Enige gedachtes over mijn stijl
Expressionisme zonder pessimisme
In 1971 was ik bij een opvoering van de opera ‘Die Soldaten’ van Bernd Alois Zimmermann door de Deutsche Oper am Rhein. Deze muziek raakte mij in mijn ziel, ik was verbijsterd. Dat muziek dít vermag, deze hartstocht, klankverfijning, fantasie en deze zonderlinge atmosfeer van noodlot en verdriet!
In de loop van de volgende jaren waarin ik trachtte mijn muziek te baseren op deze expressionistische taal, merkte ik echter dat er iets niet klopte. Ik was gewoon geen Duitser, ondanks mijn grote en emotionele band met de muziek van Wagner, Berg, Schönberg en Zimmermann hoor ik daar als kunstenaar niet bij. Mijn expressionisme heeft een andere basis. Het Nederlandse cabaret is mijn taal, die vervorming van de werkelijkheid in de vorm van ironie, karikatuur, anarchistische humor, als ernstig spel, als gespeelde ernst.
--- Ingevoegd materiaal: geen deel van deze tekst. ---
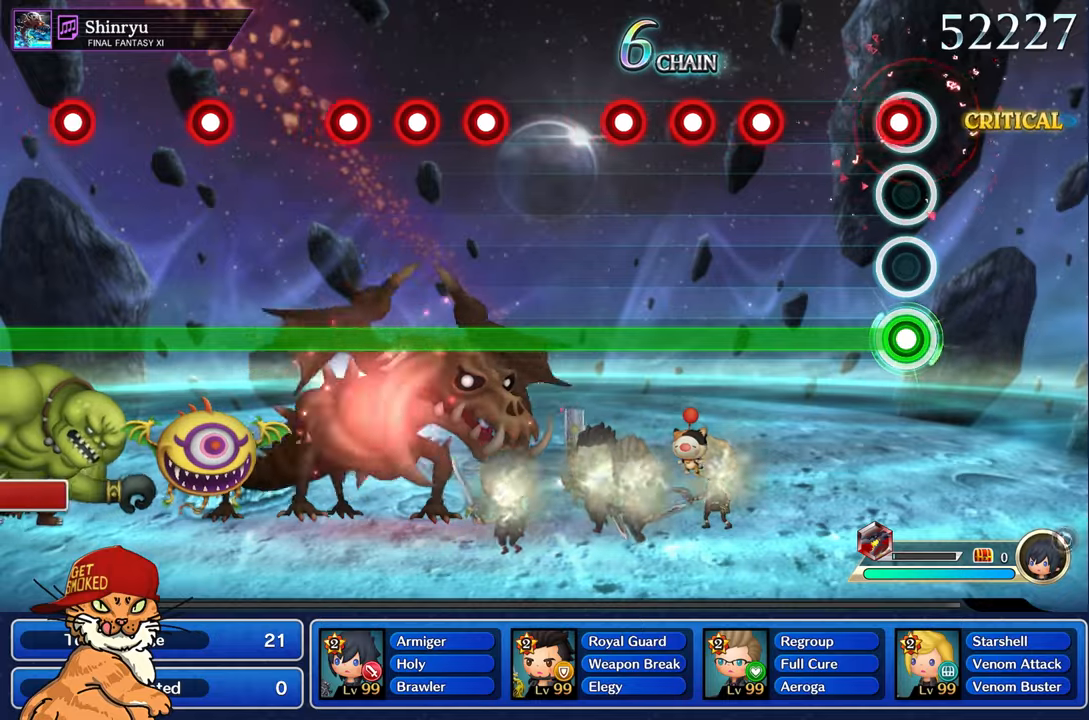
{"buttons": ["L1", "R1"], "left_stick": "center", "right_stick": "center", "events": [[66, "R1", "down"], [166, "R1", "up"], [433, "R1", "down"]]}
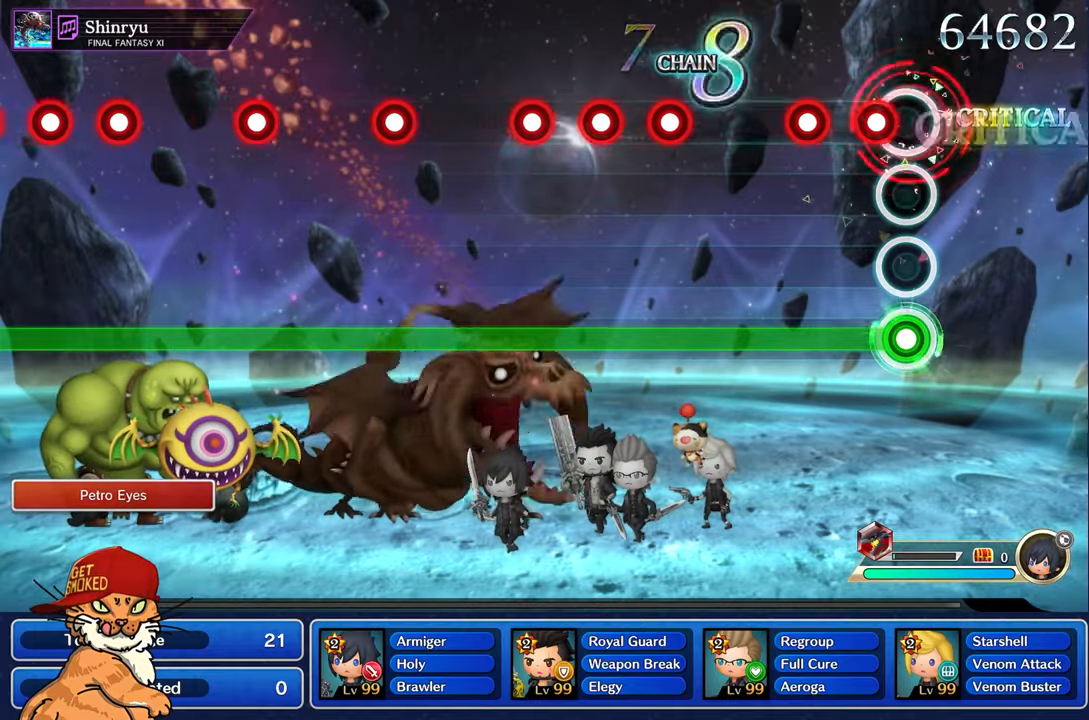
{"buttons": ["L1"], "left_stick": "center", "right_stick": "center", "events": [[16, "R1", "up"], [116, "R1", "down"], [200, "R1", "up"], [300, "R1", "down"], [383, "R1", "up"]]}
De componerende Freek de Jonge.
De revolutie van Jean-Jacques Rousseau in muziek, dat hebben wij nodig
Als compositie student kwam ik in aanraking met de muziek en theoretische opstellen van Stockhausen en Boulez. Een nieuwe muziektaal was geboren.
Voor mij een probleem, omdat ik wel veel belangstelling en bewondering had voor deze nieuwe taal maar er geen enkele band mee voelde. Het is voor mij, net als voor de meeste mensen te koud, te conceptueel en vaak onverdragelijk saai om uit te zitten.
Mijn muziek kwam uit mijn jeugd, waar klassieke muziek stond voor troost, schoonheid en verhaal. Als troost voor het verlies van mijn, zo jong overleden vader.
Ik heb deze basis nooit kunnen of willen verloochenen, en heb steeds geprobeerd ze in mijn stijl een plaats te geven. Dat was niet eenvoudig want diepgaand anti-avant-garde en ik wilde de draden met de wereld van de nieuwe muziek niet doorknippen. Waar moest ik heen?
Uiteindelijk heb ik rond mijn 30e jaar de knoop doorgehakt. En noemde deze beslissing lange tijd Post-modernisme, geinspireerd als ik was door moderne architectuur en de Memphis design style.
Ik werk vanuit een natuurlijke, spontane, quasi improviserende omgang met het materiaal, een beetje zoals een muzikaal kind. Maar ik ben natuurlijk geen kind en weet heel goed wat ik doe, en als vanzelf ontwikkelde mijn muziek zich tot een gelaagde stijl. De oppervlakte ( het direct waarneembare) is eenvoudig en natuurlijk ( en daarom ook herkenbaar) De lagen daaronder zijn wel in toenemende mate gestructureerd.
Pluramon
Wanneer kunst een afspiegeling van zijn tijd is, dan heeft modernistische stijlzuiverheid te kort geschoten. Wij leven in Pluramon, het multi – culturele rijk, waarin de totale oogst van 2002 jaar muziek achter je in de Cd kast te vinden is.
Ik heb dit proces zich tijdens mijn leven zien ontwikkelen, het is een van de meest opvallende veranderingen die zich de afgelopen 50 jaar heeft voorgedaan.
Heinrich Schenker vergeleek stijlzuiverheid met het monotheïsme, en daar zit veel waars in. Maar in onze wereld is geen monotheïsme, maar een duizelingwekkend aantal inzichten, van de meest diepe tot de meest stompzinnige.
Daarin zit iets diep-humaan: het menselijk streven en zijn hartstochten bleven gelijk, terwijl zijn middelen veranderen.
Ik zwem in een zee van meningen, en bevind mij in het episch centrum van de menselijke energie.